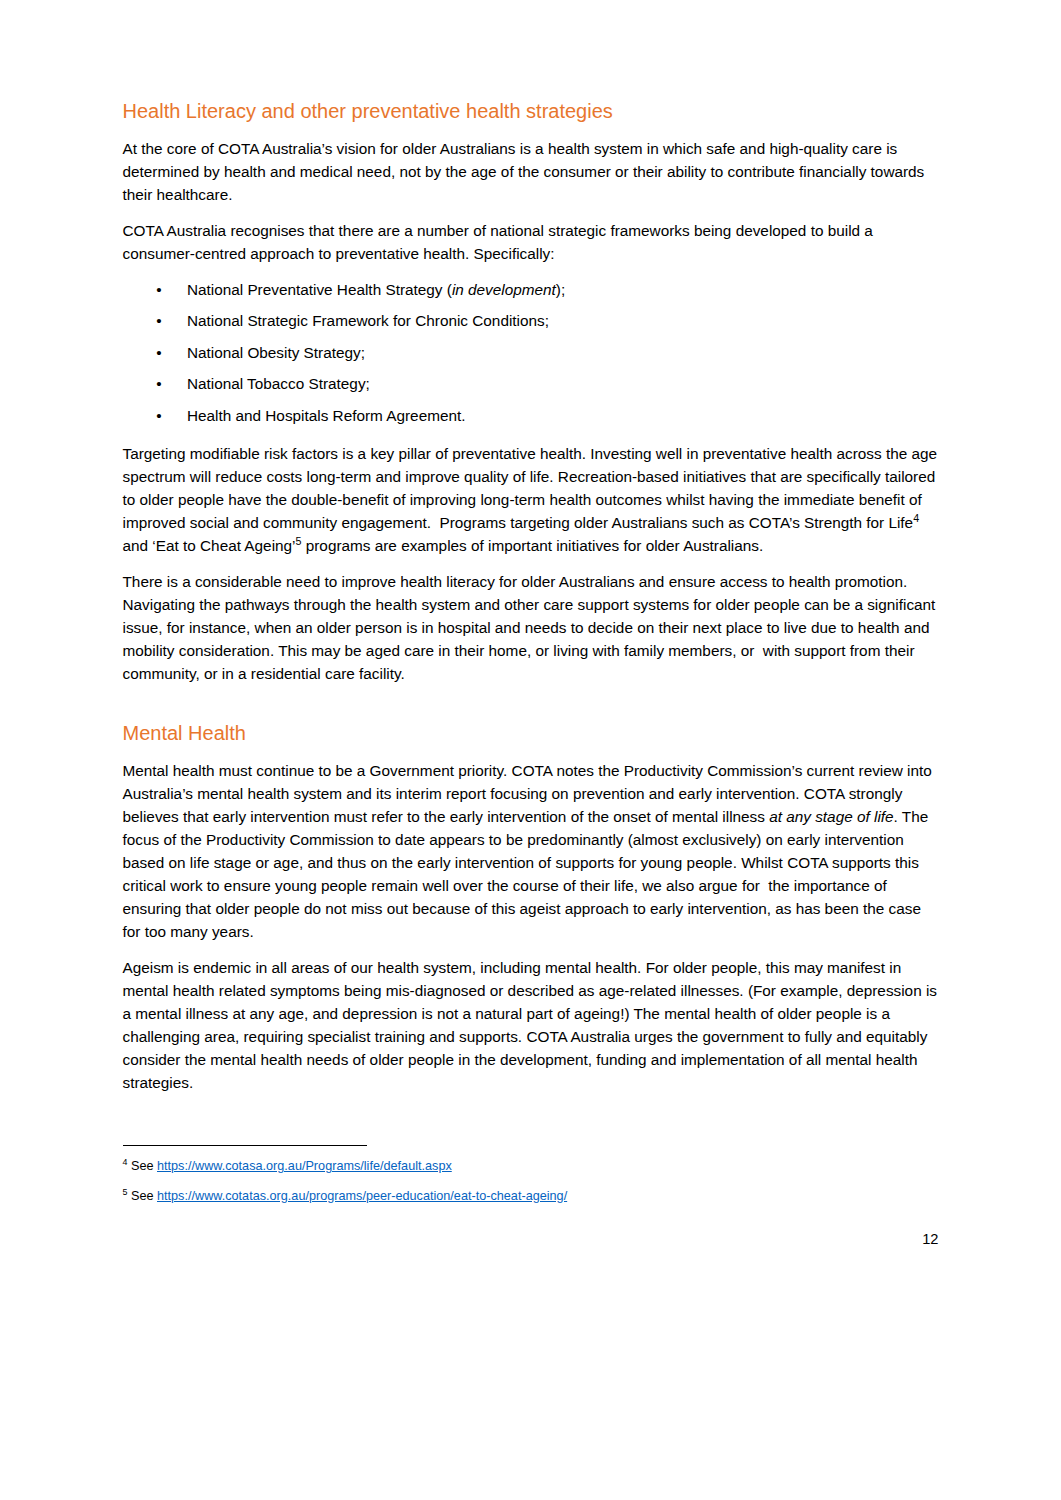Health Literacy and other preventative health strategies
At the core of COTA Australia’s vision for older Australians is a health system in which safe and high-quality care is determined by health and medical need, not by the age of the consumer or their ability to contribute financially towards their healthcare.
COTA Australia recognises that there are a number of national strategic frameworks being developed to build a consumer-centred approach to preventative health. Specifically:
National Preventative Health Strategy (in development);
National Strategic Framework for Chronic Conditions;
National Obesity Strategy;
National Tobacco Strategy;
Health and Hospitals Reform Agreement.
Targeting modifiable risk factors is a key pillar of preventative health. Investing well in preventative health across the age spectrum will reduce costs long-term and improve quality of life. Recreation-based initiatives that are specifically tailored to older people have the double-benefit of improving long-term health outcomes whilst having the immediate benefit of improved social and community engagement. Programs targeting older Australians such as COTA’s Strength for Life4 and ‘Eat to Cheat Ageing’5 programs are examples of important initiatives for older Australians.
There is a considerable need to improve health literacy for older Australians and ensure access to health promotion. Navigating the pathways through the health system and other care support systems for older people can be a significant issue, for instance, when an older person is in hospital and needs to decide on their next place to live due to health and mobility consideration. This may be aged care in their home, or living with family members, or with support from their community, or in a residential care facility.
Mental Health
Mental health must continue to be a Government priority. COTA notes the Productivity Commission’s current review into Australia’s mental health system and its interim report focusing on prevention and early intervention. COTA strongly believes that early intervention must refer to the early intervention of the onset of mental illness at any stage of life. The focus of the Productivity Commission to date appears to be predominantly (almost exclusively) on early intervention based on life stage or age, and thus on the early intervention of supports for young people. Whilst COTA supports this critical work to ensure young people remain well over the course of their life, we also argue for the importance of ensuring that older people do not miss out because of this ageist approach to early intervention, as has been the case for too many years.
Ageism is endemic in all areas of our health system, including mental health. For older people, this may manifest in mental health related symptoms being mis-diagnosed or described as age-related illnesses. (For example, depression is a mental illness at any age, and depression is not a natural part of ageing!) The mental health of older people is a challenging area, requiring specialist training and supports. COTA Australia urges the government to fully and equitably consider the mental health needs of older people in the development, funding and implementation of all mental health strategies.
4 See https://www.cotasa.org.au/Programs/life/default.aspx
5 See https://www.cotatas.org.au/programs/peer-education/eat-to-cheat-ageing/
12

**TASK DETAILS:** Your answer must consist solely of the lines above between the line holding "National Tobacco Strategy;" and the line holding "Health and Hospitals Reform Agreement.", inclusive, copied exactly.

**EXERCISE OUTPUT:**
National Tobacco Strategy;
Health and Hospitals Reform Agreement.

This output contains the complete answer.